Before I hit the spellcheck button I realized that I had a typo.  Instead of entering “negativity” I had typed in “nagativity”.  Reading the sentence the mistake almost made more sense than the original. How interesting, right? 

Nag – to annoy by persistent faultfinding, complaints, or demands.

What I was really describing was undesirable conversation intended to bring others down by spewing a series of erroneous faultfinding complaints – NAGativity. 

I love the word, but I have no time for it. There is no purpose in it except to bring others down.  Stay away from it and certainly do not encourage it.  People who engage in it are usually at a loss for their own vision and want to keep others from following theirs.  Keep your vision in sight and stay away from nagativity. 

Why We Have Vision

After a super successful holiday weekend, I went to work yesterday feeling really great.  Sales are up – yeah us!!!!  Then the seagull flew by.  You know the one.  The one that dumps on you and flies away.  “you’ll never guess what so-and-so said to so-and-so this weekend about what you are doing”.  Ah!  I was seething.  Super pissed.

I went back to my office, plopped down in my chair, ready to blow up so-and-so with my heat ray vision when I saw the plaque.  Sitting on my desk is a plaque with my mission, my vision and my one word.  I re-read my vision, “Be smart enough to try, brave enough to fail, and humble enough to learn.” and all was well in the world.  I am driven by a purpose.  My vision guides my actions and guides me towards my goals. 

There will always be naysayers trying to get in your way, but if you know where you are going (mission) and know how you are going to get there (vision) the naysayers, at most, will only be a noisy distraction.  Their negativity can not pull you down and they can’t stop you from achieving your goals.
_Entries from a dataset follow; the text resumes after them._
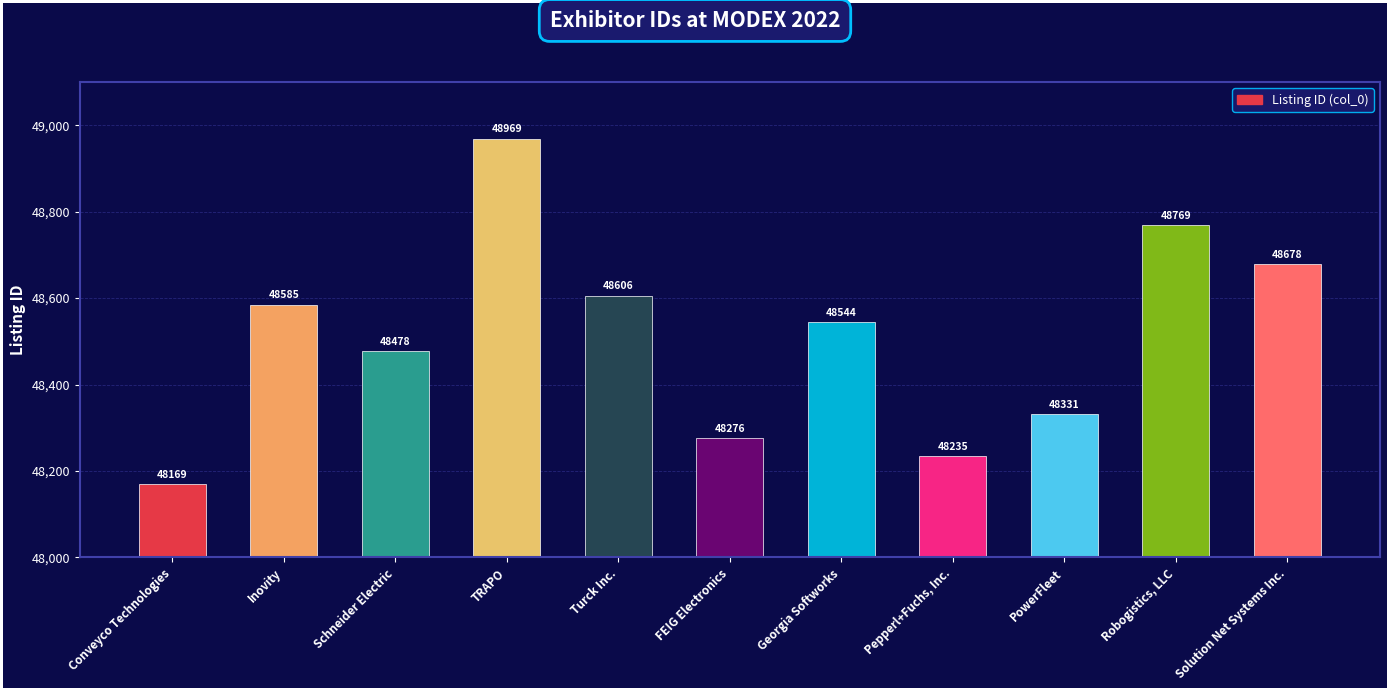

What is the difference between the values at Schneider Electric and Robogistics, LLC?

291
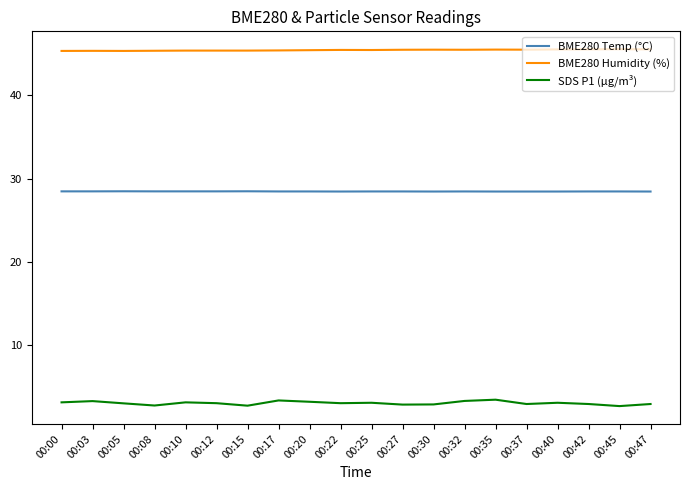

How many lines are shown in the chart?

3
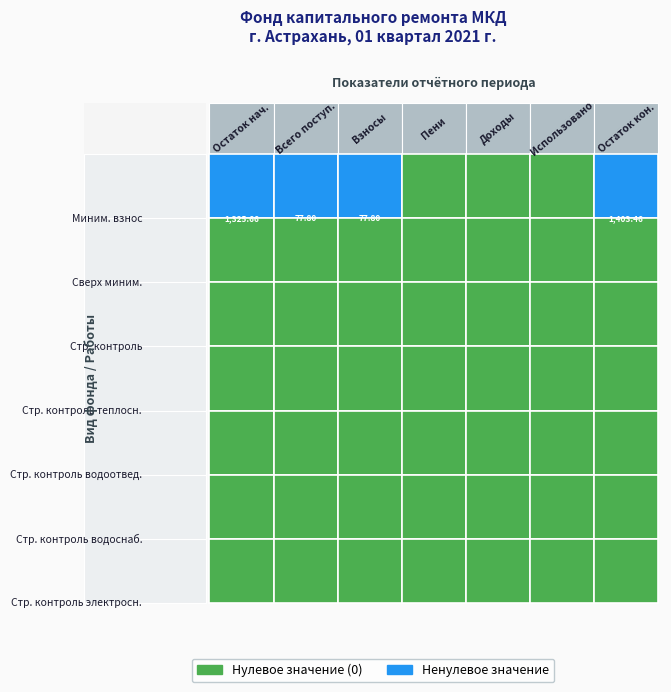

Which series has the largest range (max minus min)?

Минимальный взнос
Make sure to have your mission and vision in writing and place it where you can see it every day.

I Can Do Anything

After feeling silly for not planning well for my distance run yesterday I had to redeem myself by going to the one place that always makes you feel like you can do anything; Home Depot.  I’ve always liked Home Depot, but I only found out after buying a table saw this year just how empowered a DIY can make you feel.  Depending on the project, I dare even say the sense of accomplishment comes close to the feeling of crossing the finish line of a marathon.

Today’s project wasn’t that big, but the pride in coming up with my own solution was the confidence boost I needed.  Just in time too because I didn’t know I was going to have to remove a dead fish AND a dead bird from my backyard. Yuck!
What do you do to build your confidence?

Planned to Fail

I had my tunes all set for 10 miles of trails and road.  I had the proper shoes and clothing for the distance run with hundreds of feet of vertical climb and 4 flights of stairs at the 7 mile mark.  But I forgot the Glide.  Ouch!

I should be feeling like I can do anything.  Like Queen of the World.  Instead, I feel like that chipmunk I saw that didn’t make it across the road.  In failing to properly plan for a 10 mile run I had planned to fail.  Too much friction with no protection.  This will not feel good tomorrow.  I really should have spent a little extra time planning.

What accomplishment could you have felt better about if you had spent more time planning?